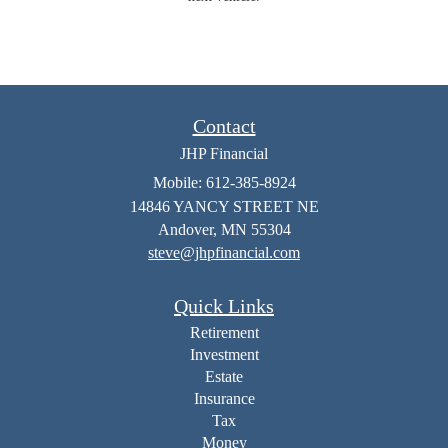
Contact
JHP Financial
Mobile: 612-385-8924
14846 YANCY STREET NE
Andover,
MN
55304
steve@jhpfinancial.com
Quick Links
Retirement
Investment
Estate
Insurance
Tax
Money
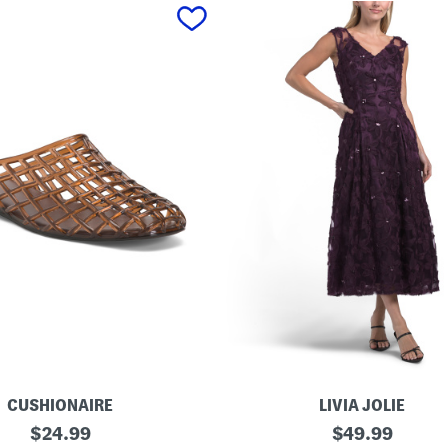
CUSHIONAIRE
LIVIA JOLIE
3
original
original
$
24.99
$
49.99
d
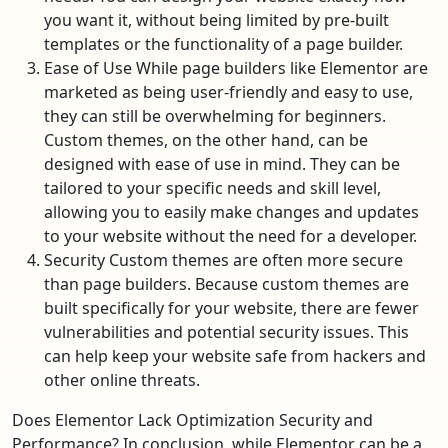
you want it, without being limited by pre-built
templates or the functionality of a page builder.
Ease of Use While page builders like Elementor are
marketed as being user-friendly and easy to use,
they can still be overwhelming for beginners.
Custom themes, on the other hand, can be
designed with ease of use in mind. They can be
tailored to your specific needs and skill level,
allowing you to easily make changes and updates
to your website without the need for a developer.
Security Custom themes are often more secure
than page builders. Because custom themes are
built specifically for your website, there are fewer
vulnerabilities and potential security issues. This
can help keep your website safe from hackers and
other online threats.
Does Elementor Lack Optimization Security and
Performance? In conclusion, while Elementor can be a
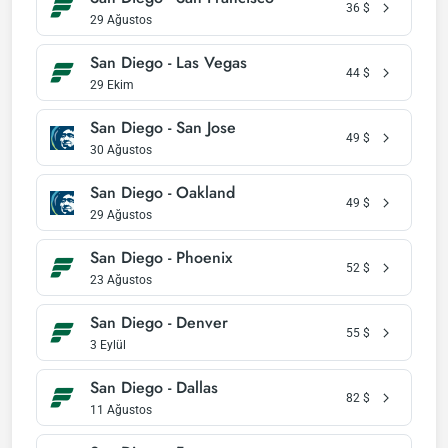
36
$
29 Ağustos
San Diego - Las Vegas
44
$
29 Ekim
San Diego - San Jose
49
$
30 Ağustos
San Diego - Oakland
49
$
29 Ağustos
San Diego - Phoenix
52
$
23 Ağustos
San Diego - Denver
55
$
3 Eylül
San Diego - Dallas
82
$
11 Ağustos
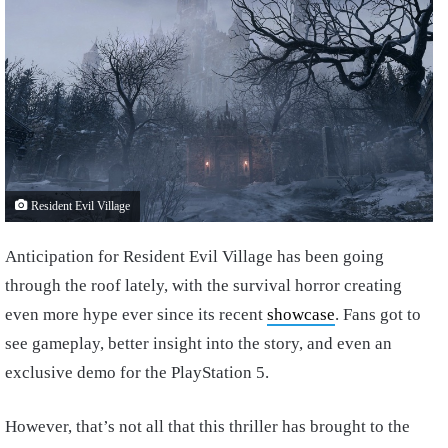
Resident Evil Village
Anticipation for Resident Evil Village has been going
through the roof lately, with the survival horror creating
even more hype ever since its recent
showcase
. Fans got to
see gameplay, better insight into the story, and even an
exclusive demo for the PlayStation 5.
However, that’s not all that this thriller has brought to the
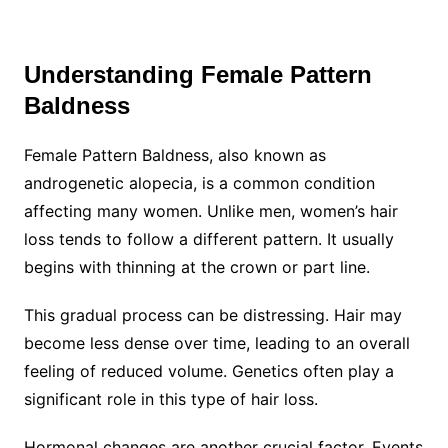
Understanding Female Pattern
Baldness
Female Pattern Baldness, also known as
androgenetic alopecia, is a common condition
affecting many women. Unlike men, women’s hair
loss tends to follow a different pattern. It usually
begins with thinning at the crown or part line.
This gradual process can be distressing. Hair may
become less dense over time, leading to an overall
feeling of reduced volume. Genetics often play a
significant role in this type of hair loss.
Hormonal changes are another crucial factor. Events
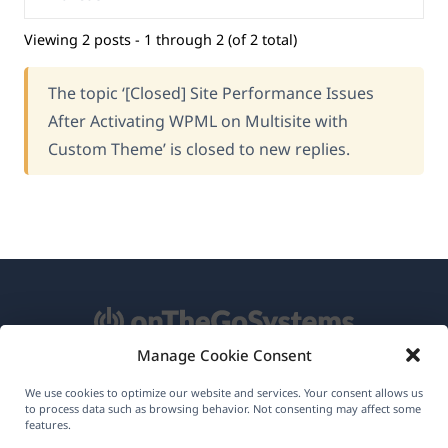
Viewing 2 posts - 1 through 2 (of 2 total)
The topic ‘[Closed] Site Performance Issues
After Activating WPML on Multisite with
Custom Theme’ is closed to new replies.
Manage Cookie Consent
About WPML
We use cookies to optimize our website and services. Your consent allows us
to process data such as browsing behavior. Not consenting may affect some
GDPR & Privacy Policy
features.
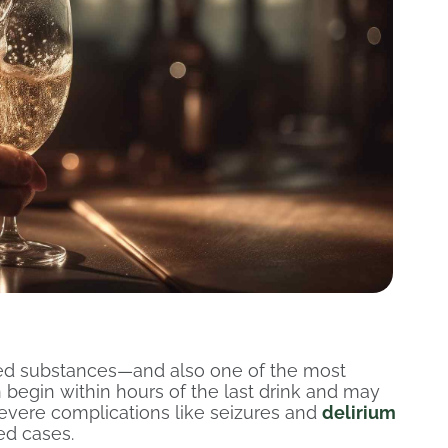
ed substances—and also one of the most
egin within hours of the last drink and may
evere complications like seizures and
delirium
ted cases.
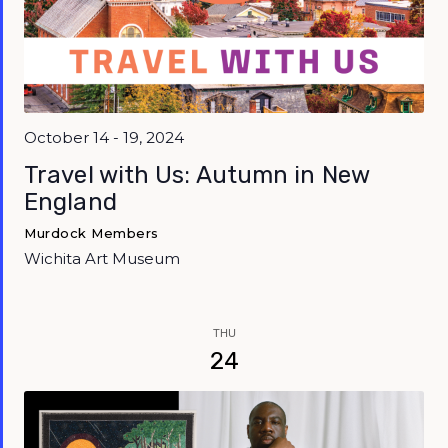
October 14 - 19, 2024
Travel with Us: Autumn in New
England
Murdock Members
Wichita Art Museum
THU
24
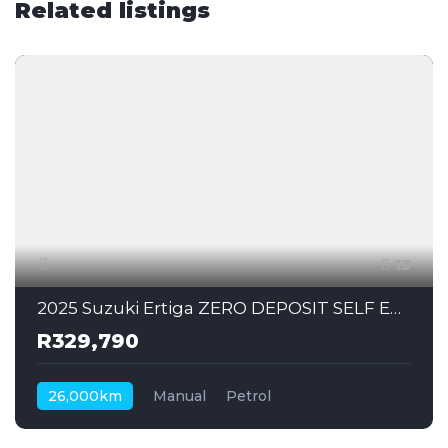
Related listings
13
2025 Suzuki Ertiga ZERO DEPOSIT SELF EMPLOYED CAN ALSO APPLY
R329,790
26,000km
Manual
Petrol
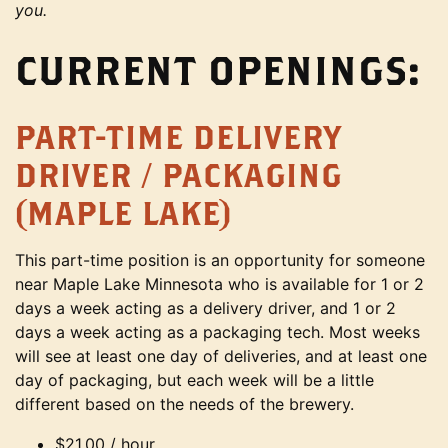
you.
CURRENT OPENINGS:
PART-TIME DELIVERY
DRIVER / PACKAGING
(MAPLE LAKE)
This part-time position is an opportunity for someone
near Maple Lake Minnesota who is available for 1 or 2
days a week acting as a delivery driver, and 1 or 2
days a week acting as a packaging tech. Most weeks
will see at least one day of deliveries, and at least one
day of packaging, but each week will be a little
different based on the needs of the brewery.
$21.00 / hour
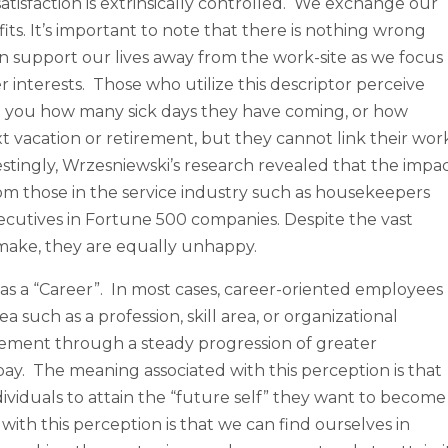
atisfaction is extrinsically controlled. We exchange our
ts. It’s important to note that there is nothing wrong
n support our lives away from the work-site as we focus
her interests. Those who utilize this descriptor perceive
ell you how many sick days they have coming, or how
 vacation or retirement, but they cannot link their wor
restingly, Wrzesniewski’s research revealed that the impa
om those in the service industry such as housekeepers
ecutives in Fortune 500 companies. Despite the vast
make, they are equally unhappy.
 as a “Career”. In most cases, career-oriented employees
a such as a profession, skill area, or organizational
cement through a steady progression of greater
 pay. The meaning associated with this perception is that
ividuals to attain the “future self” they want to become
with this perception is that we can find ourselves in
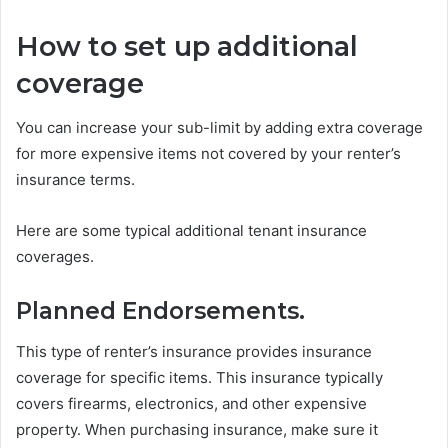
How to set up additional
coverage
You can increase your sub-limit by adding extra coverage
for more expensive items not covered by your renter’s
insurance terms.
Here are some typical additional tenant insurance
coverages.
Planned Endorsements.
This type of renter’s insurance provides insurance
coverage for specific items. This insurance typically
covers firearms, electronics, and other expensive
property. When purchasing insurance, make sure it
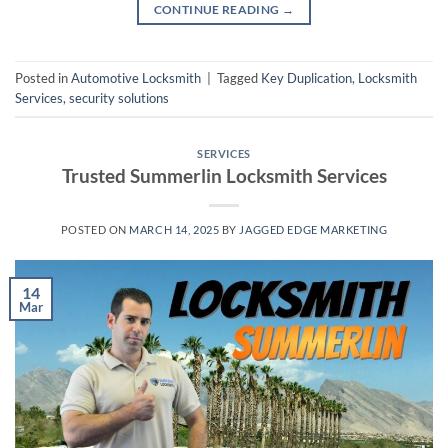
CONTINUE READING
→
Posted in
Automotive Locksmith
|
Tagged
Key Duplication
,
Locksmith
Services
,
security solutions
SERVICES
Trusted Summerlin Locksmith Services
POSTED ON
MARCH 14, 2025
BY
JAGGED EDGE MARKETING
14
Mar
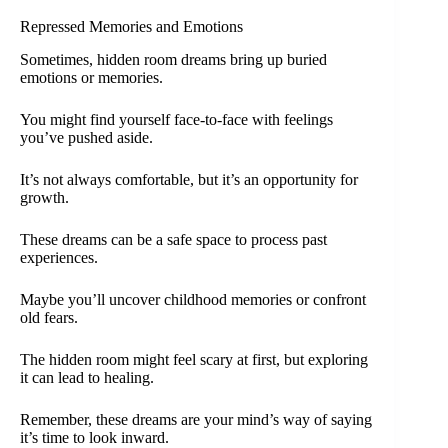
Repressed Memories and Emotions
Sometimes, hidden room dreams bring up buried
emotions or memories.
You might find yourself face-to-face with feelings
you’ve pushed aside.
It’s not always comfortable, but it’s an opportunity for
growth.
These dreams can be a safe space to process past
experiences.
Maybe you’ll uncover childhood memories or confront
old fears.
The hidden room might feel scary at first, but exploring
it can lead to healing.
Remember, these dreams are your mind’s way of saying
it’s time to look inward.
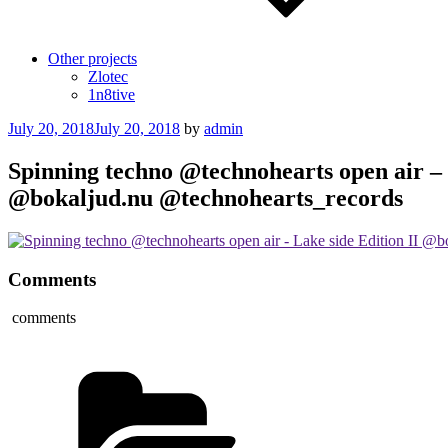
Other projects
Zlotec
1n8tive
Posted
July 20, 2018
July 20, 2018
by
admin
on
Spinning techno @technohearts open air – 
@bokaljud.nu @technohearts_records
Comments
comments
Categories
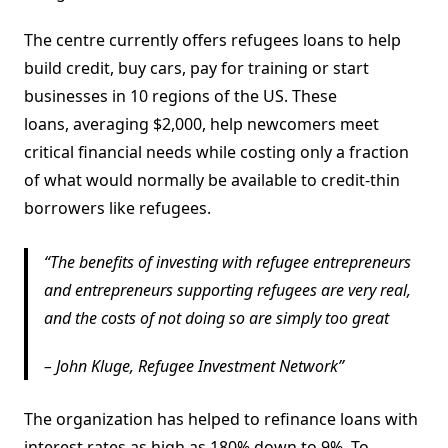
The centre currently offers refugees loans to help
build credit, buy cars, pay for training or start
businesses in 10 regions of the US. These
loans, averaging $2,000, help newcomers meet
critical financial needs while costing only a fraction
of what would normally be available to credit-thin
borrowers like refugees.
The benefits of investing with refugee entrepreneurs
and entrepreneurs supporting refugees are very real,
and the costs of not doing so are simply too great
– John Kluge, Refugee Investment Network
The organization has helped to refinance loans with
interest rates as high as 180% down to 9%. To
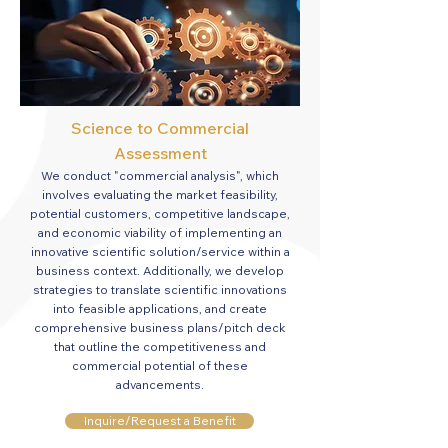
Science
to Commercial
Assessment
We conduct "commercial analysis", which
involves evaluating the market feasibility,
potential customers, competitive landscape,
and economic viability of implementing an
innovative scientific solution/service within a
business context. Additionally, we develop
strategies to translate scientific innovations
into feasible applications, and create
comprehensive business plans/pitch deck
that outline the competitiveness and
commercial potential of these
advancements.
Inquire/Request a Benefit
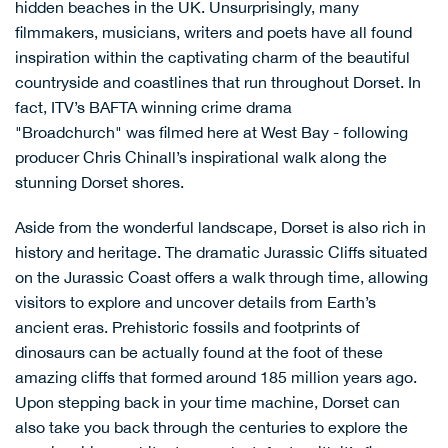
hidden beaches in the UK
. Unsurprisingly, many
filmmakers, musicians, writers and poets have all found
inspiration within the captivating charm of the beautiful
countryside and coastlines that run throughout Dorset. In
fact, ITV’s BAFTA winning crime drama
"Broadchurch" was filmed here at
West Bay
- following
producer Chris Chinall’s inspirational walk along the
stunning Dorset shores.
Aside from the wonderful landscape, Dorset is also rich in
history and heritage. The dramatic Jurassic Cliffs situated
on the
Jurassic Coast
offers a walk through time, allowing
visitors to explore and uncover details from Earth’s
ancient eras. Prehistoric fossils and footprints of
dinosaurs can be actually found at the foot of these
amazing cliffs that formed around 185 million years ago.
Upon stepping back in your time machine, Dorset can
also take you back through the centuries to explore the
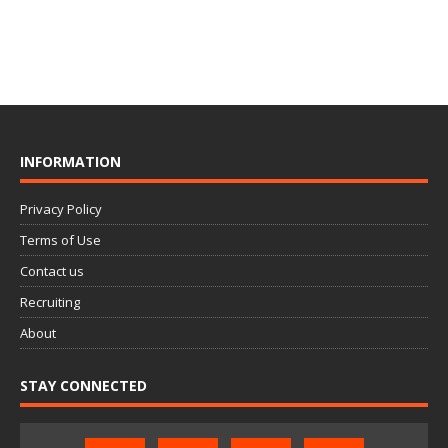
INFORMATION
Privacy Policy
Terms of Use
Contact us
Recruiting
About
STAY CONNECTED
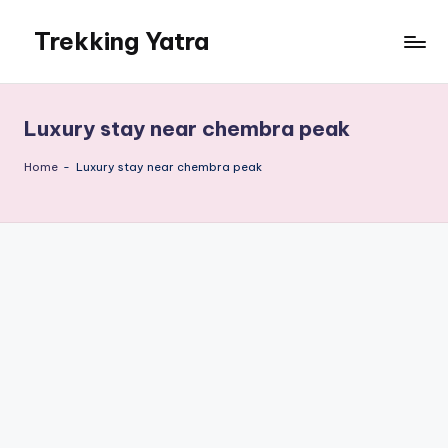
Trekking Yatra
Skip
to
Ultimate
content
Trekking
&
Luxury stay near chembra peak
National
Park
Home
-
Luxury stay near chembra peak
Guides:
From
the
Himalayas
to
the
US
Rockies.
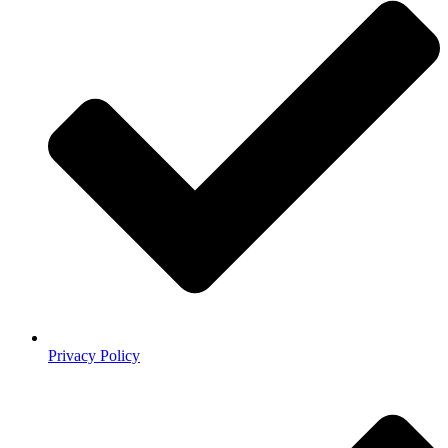
Privacy Policy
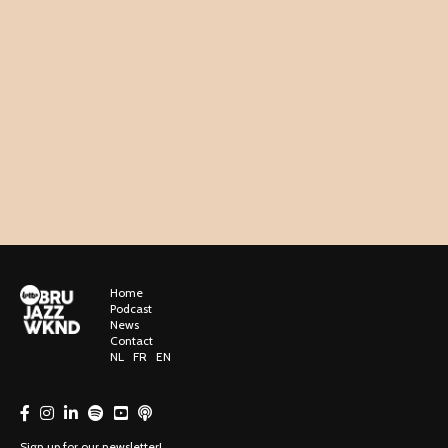
Home
Podcast
News
Contact
NL
FR
EN
Sign up for our newsletter!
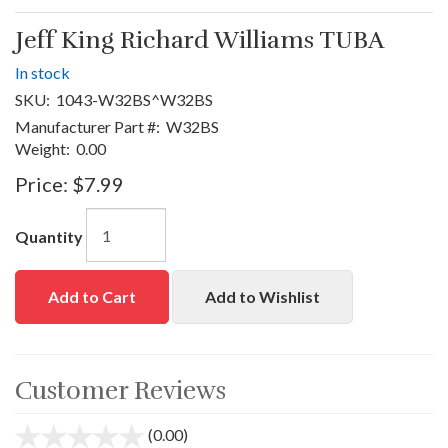
Jeff King Richard Williams TUBA
In stock
SKU:
1043-W32BS^W32BS
Manufacturer Part #:
W32BS
Weight:
0.00
Price:
$7.99
Quantity
Add to Cart
Add to Wishlist
Customer Reviews
(0.00)
stars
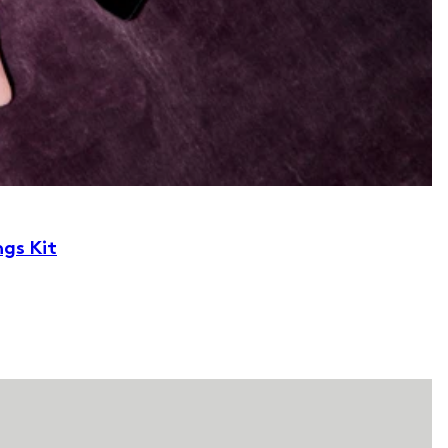
ngs Kit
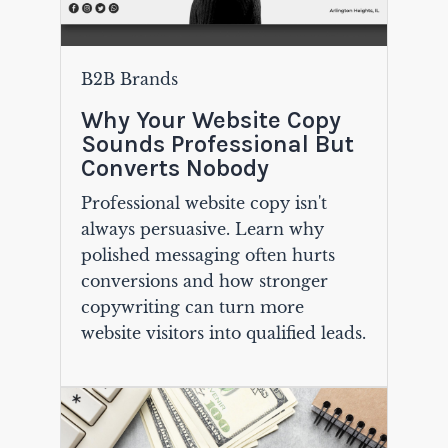
B2B Brands
Why Your Website Copy
Sounds Professional But
Converts Nobody
Professional website copy isn't
always persuasive. Learn why
polished messaging often hurts
conversions and how stronger
copywriting can turn more
website visitors into qualified leads.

____________

Goal of the exercise:
Your output should be the lines above from the one that contains "loss tends to" through the one that contains "pay. The meaning", word for word, with pictures left out.

Task response:
loss tends to follow a different pattern. It usually
begins with thinning at the crown or part line.
This gradual process can be distressing. Hair may
become less dense over time, leading to an overall
feeling of reduced volume. Genetics often play a
significant role in this type of hair loss.
Hormonal changes are another crucial factor. Events
Viewing 2 posts - 1 through 2 (of 2 total)
The topic ‘[Closed] Site Performance Issues
After Activating WPML on Multisite with
Custom Theme’ is closed to new replies.
Manage Cookie Consent
About WPML
We use cookies to optimize our website and services. Your consent allows us
to process data such as browsing behavior. Not consenting may affect some
GDPR & Privacy Policy
features.
ed substances—and also one of the most
egin within hours of the last drink and may
evere complications like seizures and
delirium
ted cases.
October 14 - 19, 2024
Travel with Us: Autumn in New
England
Murdock Members
Wichita Art Museum
THU
24
Related listings
13
2025 Suzuki Ertiga ZERO DEPOSIT SELF EMPLOYED CAN ALSO APPLY
R329,790
26,000km
Manual
Petrol
you.
CURRENT OPENINGS:
PART-TIME DELIVERY
DRIVER / PACKAGING
(MAPLE LAKE)
This part-time position is an opportunity for someone
near Maple Lake Minnesota who is available for 1 or 2
days a week acting as a delivery driver, and 1 or 2
days a week acting as a packaging tech. Most weeks
will see at least one day of deliveries, and at least one
day of packaging, but each week will be a little
different based on the needs of the brewery.
$21.00 / hour
atisfaction is extrinsically controlled. We exchange our
ts. It’s important to note that there is nothing wrong
n support our lives away from the work-site as we focus
her interests. Those who utilize this descriptor perceive
ell you how many sick days they have coming, or how
 vacation or retirement, but they cannot link their wor
restingly, Wrzesniewski’s research revealed that the impa
om those in the service industry such as housekeepers
ecutives in Fortune 500 companies. Despite the vast
make, they are equally unhappy.
 as a “Career”. In most cases, career-oriented employees
a such as a profession, skill area, or organizational
cement through a steady progression of greater
 pay. The meaning associated with this perception is that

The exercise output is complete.